Belfast Telegraph

'Healthy' 6% increase pushes cost of the average Northern Ireland house to £132,000

By Margaret Canning

Northern Ireland's house prices are rising at a "relatively healthy rate" with annual growth of 6% to an average of £132,169, according to latest figures.

The residential property price index from Land and Property Services said the lowest priced average homes were £115,339 in Derry City and Strabane, while the dearest houses were in Lisburn & Castlereagh, where the average cost was £159,966.

And house prices across all district council areas rose over the quarter. While there was a 6% jump year-on-year, prices were also up 3% on the quarter before. Prices were also up 19.1% on the first quarter of 2015.

Samuel Dickey, the residential property spokesman at the Royal Institution of Chartered Surveyors (RICS), said all district council areas had experienced rising prices, with Derry City and Strabane, along with the Causeway Coast and Glens, experiencing the strongest growth.

But, he continued, the house price index was still 44% below its peak in the third-quarter of 2007, ahead of the credit crunch and the collapse in the property market.

Mr Dickey said: "Looking in more depth, it is clear that there is variation in the market between property types, with new build prices rising much more quickly that prices for existing stock, and the average price of semi-detached properties rising more quickly in the past quarter (5.2%) than other property types.

"Indeed, the price of apartments actually fell marginally quarter-on-quarter (-0.6%)."

He said the annual growth of 6% was "relatively healthy".

"Looking ahead, the RICS survey suggests that this will be maintained into 2018, albeit that there are some challenges, including limited supply, alongside rising inflation and the fact that interest rates are edging upwards."

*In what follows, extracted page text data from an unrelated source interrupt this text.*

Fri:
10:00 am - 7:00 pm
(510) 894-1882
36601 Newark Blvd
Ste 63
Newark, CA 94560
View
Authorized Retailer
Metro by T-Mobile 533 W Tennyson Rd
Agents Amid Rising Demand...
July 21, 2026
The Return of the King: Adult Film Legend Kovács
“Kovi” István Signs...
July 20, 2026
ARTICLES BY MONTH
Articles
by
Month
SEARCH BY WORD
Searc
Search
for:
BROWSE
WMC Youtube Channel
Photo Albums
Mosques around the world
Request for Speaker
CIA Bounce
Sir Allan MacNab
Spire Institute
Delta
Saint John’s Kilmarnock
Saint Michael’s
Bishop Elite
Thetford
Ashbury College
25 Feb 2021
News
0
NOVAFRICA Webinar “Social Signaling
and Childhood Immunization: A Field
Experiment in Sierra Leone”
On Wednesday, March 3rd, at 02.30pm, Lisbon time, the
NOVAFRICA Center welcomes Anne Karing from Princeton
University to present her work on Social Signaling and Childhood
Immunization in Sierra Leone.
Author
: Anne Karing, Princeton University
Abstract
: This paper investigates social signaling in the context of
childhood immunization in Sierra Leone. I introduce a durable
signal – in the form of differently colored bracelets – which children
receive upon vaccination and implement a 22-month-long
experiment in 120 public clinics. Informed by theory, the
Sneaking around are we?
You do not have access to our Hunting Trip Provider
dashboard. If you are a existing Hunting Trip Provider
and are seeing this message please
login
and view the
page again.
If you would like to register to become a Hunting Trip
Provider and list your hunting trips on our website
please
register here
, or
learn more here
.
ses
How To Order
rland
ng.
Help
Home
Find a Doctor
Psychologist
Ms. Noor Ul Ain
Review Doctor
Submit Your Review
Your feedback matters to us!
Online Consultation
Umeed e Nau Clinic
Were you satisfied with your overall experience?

Meanwhile, the separate Housing Bulletin from the Department for Communities revealed that builders in Northern Ireland started work on 2,444 new homes in spring this year - an increase of 19% on the year before.

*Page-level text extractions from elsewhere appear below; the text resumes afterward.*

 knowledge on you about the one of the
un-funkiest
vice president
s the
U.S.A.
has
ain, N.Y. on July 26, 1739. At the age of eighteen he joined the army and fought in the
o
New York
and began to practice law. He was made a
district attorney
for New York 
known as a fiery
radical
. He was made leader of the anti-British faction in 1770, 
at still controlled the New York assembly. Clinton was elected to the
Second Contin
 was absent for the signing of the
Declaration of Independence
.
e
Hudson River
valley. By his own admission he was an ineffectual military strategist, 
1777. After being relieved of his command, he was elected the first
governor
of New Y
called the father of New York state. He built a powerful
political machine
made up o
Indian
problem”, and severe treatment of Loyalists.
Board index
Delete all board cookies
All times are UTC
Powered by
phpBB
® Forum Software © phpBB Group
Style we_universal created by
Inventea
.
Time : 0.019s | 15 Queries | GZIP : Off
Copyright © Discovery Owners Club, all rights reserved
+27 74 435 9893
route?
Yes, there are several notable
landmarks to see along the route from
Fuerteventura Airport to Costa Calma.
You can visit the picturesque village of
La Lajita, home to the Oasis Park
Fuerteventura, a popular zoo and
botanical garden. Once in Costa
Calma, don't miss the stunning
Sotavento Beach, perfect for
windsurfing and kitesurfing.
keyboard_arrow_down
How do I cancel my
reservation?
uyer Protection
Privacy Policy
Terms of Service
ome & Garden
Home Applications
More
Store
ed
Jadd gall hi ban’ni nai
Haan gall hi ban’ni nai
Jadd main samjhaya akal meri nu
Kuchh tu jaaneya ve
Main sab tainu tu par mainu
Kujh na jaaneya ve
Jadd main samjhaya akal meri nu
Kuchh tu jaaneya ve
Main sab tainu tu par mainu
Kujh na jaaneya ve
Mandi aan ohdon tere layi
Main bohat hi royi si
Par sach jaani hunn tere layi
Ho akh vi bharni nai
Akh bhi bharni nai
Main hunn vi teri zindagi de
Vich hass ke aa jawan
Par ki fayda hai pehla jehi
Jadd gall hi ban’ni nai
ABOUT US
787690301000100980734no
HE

However, the government's Housing Bulletin also said that the number of new houses completed between April and June had fallen by 2.4% compared to the previous year, at 1,642.

Nicola McCrudden, the director of the Chartered Institute of Housing in Northern Ireland, said: "The ongoing recovery of housebuilding in Northern Ireland will help to ease pressure on rents and house prices.

"However, the level of new housebuilding needs to keep up with the level of need and we still have some way to go. There are obstacles that we must overcome, including getting land where it is needed and improving our planning system."

Brexit could also have an effect, she added: "The impact of Brexit is yet to be determined - there are concerns about the availability of skilled labour, the cost of materials and access to European finance for social housing providers."

The bulletin also revealed there were 4,650 households without a home during the quarter - down 11.3% on the quarter before. "Levels of homelessness remain unacceptably high in Northern Ireland. This is partly due to existing accommodation no longer meeting the needs of growing numbers of people with complex needs," it stated.